• What you have to do:
For every line below, restate it exactly and drop the images.

• Record excerpts:
▼▼▼

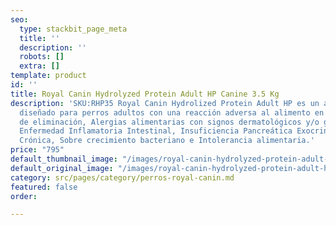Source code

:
 ```yaml
---
seo:
  type: stackbit_page_meta
  title: ''
  description: ''
  robots: []
  extra: []
template: product
id: ''
title: Royal Canin Hydrolyzed Protein Adult HP Canine 3.5 Kg
description: 'SKU:RHP35 Royal Canin Hydrolized Protein Adult HP es un alimento seco
  diseñado para perros adultos con una reacción adversa al alimento en caso de: Dieta
  de eliminación, Alergias alimentarias con signos dermatológicos y/o gastrointestinales,
  Enfermedad Inflamatoria Intestinal, Insuficiencia Pancreática Exocrina, Diarrea
  Crónica, Sobre crecimiento bacteriano e Intolerancia alimentaria.'
price: "795"
default_thumbnail_image: "/images/royal-canin-hydrolyzed-protein-adult-hp-canine.jpg"
default_original_image: "/images/royal-canin-hydrolyzed-protein-adult-hp-canine.jpg"
category: src/pages/category/perros-royal-canin.md
featured: false
order: 

---
```

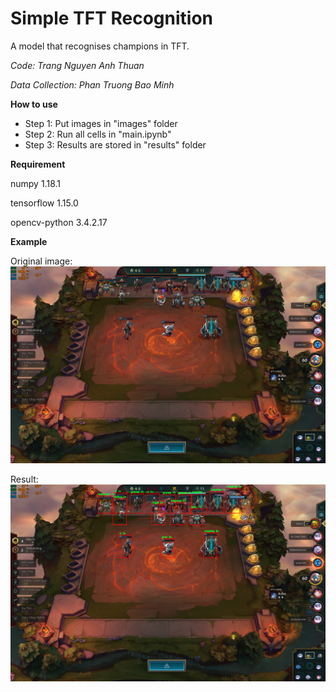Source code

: # Simple TFT Recognition
A model that recognises champions in TFT. 

*Code: Trang Nguyen Anh Thuan*

*Data Collection: Phan Truong Bao Minh*

**How to use**
- Step 1: Put images in "images" folder
- Step 2: Run all cells in "main.ipynb"
- Step 3: Results are stored in "results" folder

**Requirement**

numpy 1.18.1

tensorflow 1.15.0

opencv-python 3.4.2.17

**Example**

Original image:
![Original Image](/example/origin.png)

Result:
![Result](/example/result.png)
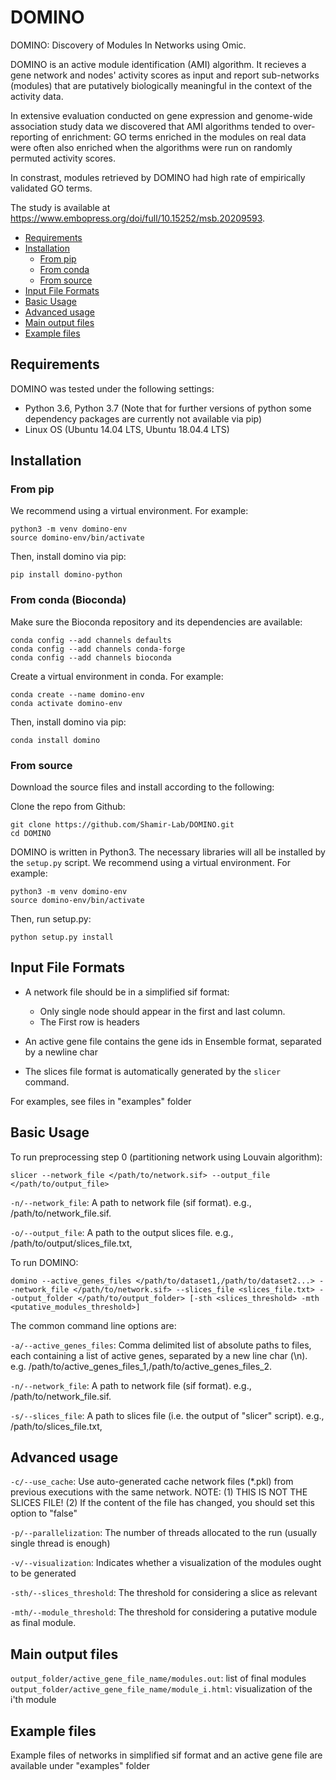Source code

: # DOMINO

DOMINO: Discovery of Modules In Networks using Omic.

DOMINO is an active module identification (AMI) algorithm.  It recieves a gene network and nodes' activity scores as input and report sub-networks (modules) that are putatively biologically meaningful in the context of the activity data.


In extensive evaluation conducted on gene expression and genome-wide association study data we discovered that AMI algorithms tended to over-reporting of enrichment: GO terms enriched in the modules on real data were often also enriched when the algorithms were run on randomly permuted activity scores.

In constrast, modules retrieved by DOMINO had high rate of empirically validated GO terms.

The study is available at https://www.embopress.org/doi/full/10.15252/msb.20209593.

- [Requirements](#requirements)
- [Installation](#installation)
    - [From pip](#from-pip)
    - [From conda](#from-conda-bioconda)
    - [From source](#from-source)
- [Input File Formats](#input-file-formats)
- [Basic Usage](#basic-usage)
- [Advanced usage](#advanced-usage)
- [Main output files](#main-output-files)
- [Example files](#example-files)



## Requirements
DOMINO was tested under the following settings:
- Python 3.6, Python 3.7 (Note that for further versions of python some dependency packages are currently not available via pip)
- Linux OS (Ubuntu 14.04 LTS, Ubuntu 18.04.4 LTS)

## Installation

### From pip

We recommend using a virtual environment. For example:
```
python3 -m venv domino-env
source domino-env/bin/activate
```
Then, install domino via pip:
```
pip install domino-python
```

### From conda (Bioconda)

Make sure the Bioconda repository and its dependencies are available:
```
conda config --add channels defaults
conda config --add channels conda-forge 
conda config --add channels bioconda
```

Create a virtual environment in conda. For example:
```
conda create --name domino-env
conda activate domino-env
```

Then, install domino via pip:
```
conda install domino
```

### From source
Download the source files and install according to the following:

Clone the repo from Github:
```
git clone https://github.com/Shamir-Lab/DOMINO.git
cd DOMINO
```

DOMINO is written in Python3. The necessary libraries will all be installed by the `setup.py` script.
We recommend using a virtual environment. For example:
```
python3 -m venv domino-env
source domino-env/bin/activate
```
Then, run setup.py:
```
python setup.py install
```

## Input File Formats

- A network file should be in a simplified sif format:
  * Only single node should appear in the first and last column. 
  * The First row is headers

- An active gene file contains the gene ids in Ensemble format, separated by a newline char  

- The slices file format is automatically generated by the `slicer` command.


For examples, see files in "examples" folder

## Basic Usage

To run preprocessing step 0 (partitioning network using Louvain algorithm):
```
slicer --network_file </path/to/network.sif> --output_file </path/to/output_file>
```


`-n/--network_file`: A path to network file (sif format). e.g., /path/to/network_file.sif.

`-o/--output_file`: A path to the output slices file. e.g., /path/to/output/slices_file.txt, 

To run DOMINO:
```
domino --active_genes_files </path/to/dataset1,/path/to/dataset2...> --network_file </path/to/network.sif> --slices_file <slices_file.txt> --output_folder </path/to/output_folder> [-sth <slices_threshold> -mth <putative_modules_threshold>]
```

The common command line options are:

`-a/--active_genes_files`: Comma delimited list of absolute paths to files, each containing a list of active genes, separated by a new line char (\n). e.g. /path/to/active_genes_files_1,/path/to/active_genes_files_2.

`-n/--network_file`: A path to network file (sif format). e.g., /path/to/network_file.sif.

`-s/--slices_file`: A path to slices file (i.e. the output of "slicer" script). e.g., /path/to/slices_file.txt, 


## Advanced usage

`-c/--use_cache`: Use auto-generated cache network files (*.pkl) from previous executions with the same network. NOTE: (1) THIS IS NOT THE SLICES FILE! (2) If the content of the file has changed, you should set this option to "false"

`-p/--parallelization`: The number of threads allocated to the run (usually single thread is enough)

`-v/--visualization`: Indicates whether a visualization of the modules ought to be generated 

`-sth/--slices_threshold`: The threshold for considering a slice as relevant

`-mth/--module_threshold`: The threshold for considering a putative module as final module.


## Main output files

`output_folder/active_gene_file_name/modules.out`: list of final modules
`output_folder/active_gene_file_name/module_i.html`: visualization of the i'th module



## Example files

Example files of networks in simplified sif format and an active gene file are available under "examples" folder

▲▲▲

• Solved problem:
Source code

:
 ```yaml
---
seo:
  type: stackbit_page_meta
  title: ''
  description: ''
  robots: []
  extra: []
template: product
id: ''
title: Royal Canin Hydrolyzed Protein Adult HP Canine 3.5 Kg
description: 'SKU:RHP35 Royal Canin Hydrolized Protein Adult HP es un alimento seco
  diseñado para perros adultos con una reacción adversa al alimento en caso de: Dieta
  de eliminación, Alergias alimentarias con signos dermatológicos y/o gastrointestinales,
  Enfermedad Inflamatoria Intestinal, Insuficiencia Pancreática Exocrina, Diarrea
  Crónica, Sobre crecimiento bacteriano e Intolerancia alimentaria.'
price: "795"
default_thumbnail_image: "/images/royal-canin-hydrolyzed-protein-adult-hp-canine.jpg"
default_original_image: "/images/royal-canin-hydrolyzed-protein-adult-hp-canine.jpg"
category: src/pages/category/perros-royal-canin.md
featured: false
order: 

---
```

Source code

: # Simple TFT Recognition
A model that recognises champions in TFT. 

*Code: Trang Nguyen Anh Thuan*

*Data Collection: Phan Truong Bao Minh*

**How to use**
- Step 1: Put images in "images" folder
- Step 2: Run all cells in "main.ipynb"
- Step 3: Results are stored in "results" folder

**Requirement**

numpy 1.18.1

tensorflow 1.15.0

opencv-python 3.4.2.17

**Example**

Original image:
![Original Image](/example/origin.png)

Result:
![Result](/example/result.png)
Source code

: # DOMINO

DOMINO: Discovery of Modules In Networks using Omic.

DOMINO is an active module identification (AMI) algorithm.  It recieves a gene network and nodes' activity scores as input and report sub-networks (modules) that are putatively biologically meaningful in the context of the activity data.


In extensive evaluation conducted on gene expression and genome-wide association study data we discovered that AMI algorithms tended to over-reporting of enrichment: GO terms enriched in the modules on real data were often also enriched when the algorithms were run on randomly permuted activity scores.

In constrast, modules retrieved by DOMINO had high rate of empirically validated GO terms.

The study is available at https://www.embopress.org/doi/full/10.15252/msb.20209593.

- [Requirements](#requirements)
- [Installation](#installation)
    - [From pip](#from-pip)
    - [From conda](#from-conda-bioconda)
    - [From source](#from-source)
- [Input File Formats](#input-file-formats)
- [Basic Usage](#basic-usage)
- [Advanced usage](#advanced-usage)
- [Main output files](#main-output-files)
- [Example files](#example-files)



## Requirements
DOMINO was tested under the following settings:
- Python 3.6, Python 3.7 (Note that for further versions of python some dependency packages are currently not available via pip)
- Linux OS (Ubuntu 14.04 LTS, Ubuntu 18.04.4 LTS)

## Installation

### From pip

We recommend using a virtual environment. For example:
```
python3 -m venv domino-env
source domino-env/bin/activate
```
Then, install domino via pip:
```
pip install domino-python
```

### From conda (Bioconda)

Make sure the Bioconda repository and its dependencies are available:
```
conda config --add channels defaults
conda config --add channels conda-forge 
conda config --add channels bioconda
```

Create a virtual environment in conda. For example:
```
conda create --name domino-env
conda activate domino-env
```

Then, install domino via pip:
```
conda install domino
```

### From source
Download the source files and install according to the following:

Clone the repo from Github:
```
git clone https://github.com/Shamir-Lab/DOMINO.git
cd DOMINO
```

DOMINO is written in Python3. The necessary libraries will all be installed by the `setup.py` script.
We recommend using a virtual environment. For example:
```
python3 -m venv domino-env
source domino-env/bin/activate
```
Then, run setup.py:
```
python setup.py install
```

## Input File Formats

- A network file should be in a simplified sif format:
  * Only single node should appear in the first and last column. 
  * The First row is headers

- An active gene file contains the gene ids in Ensemble format, separated by a newline char  

- The slices file format is automatically generated by the `slicer` command.


For examples, see files in "examples" folder

## Basic Usage

To run preprocessing step 0 (partitioning network using Louvain algorithm):
```
slicer --network_file </path/to/network.sif> --output_file </path/to/output_file>
```


`-n/--network_file`: A path to network file (sif format). e.g., /path/to/network_file.sif.

`-o/--output_file`: A path to the output slices file. e.g., /path/to/output/slices_file.txt, 

To run DOMINO:
```
domino --active_genes_files </path/to/dataset1,/path/to/dataset2...> --network_file </path/to/network.sif> --slices_file <slices_file.txt> --output_folder </path/to/output_folder> [-sth <slices_threshold> -mth <putative_modules_threshold>]
```

The common command line options are:

`-a/--active_genes_files`: Comma delimited list of absolute paths to files, each containing a list of active genes, separated by a new line char (\n). e.g. /path/to/active_genes_files_1,/path/to/active_genes_files_2.

`-n/--network_file`: A path to network file (sif format). e.g., /path/to/network_file.sif.

`-s/--slices_file`: A path to slices file (i.e. the output of "slicer" script). e.g., /path/to/slices_file.txt, 


## Advanced usage

`-c/--use_cache`: Use auto-generated cache network files (*.pkl) from previous executions with the same network. NOTE: (1) THIS IS NOT THE SLICES FILE! (2) If the content of the file has changed, you should set this option to "false"

`-p/--parallelization`: The number of threads allocated to the run (usually single thread is enough)

`-v/--visualization`: Indicates whether a visualization of the modules ought to be generated 

`-sth/--slices_threshold`: The threshold for considering a slice as relevant

`-mth/--module_threshold`: The threshold for considering a putative module as final module.


## Main output files

`output_folder/active_gene_file_name/modules.out`: list of final modules
`output_folder/active_gene_file_name/module_i.html`: visualization of the i'th module



## Example files

Example files of networks in simplified sif format and an active gene file are available under "examples" folder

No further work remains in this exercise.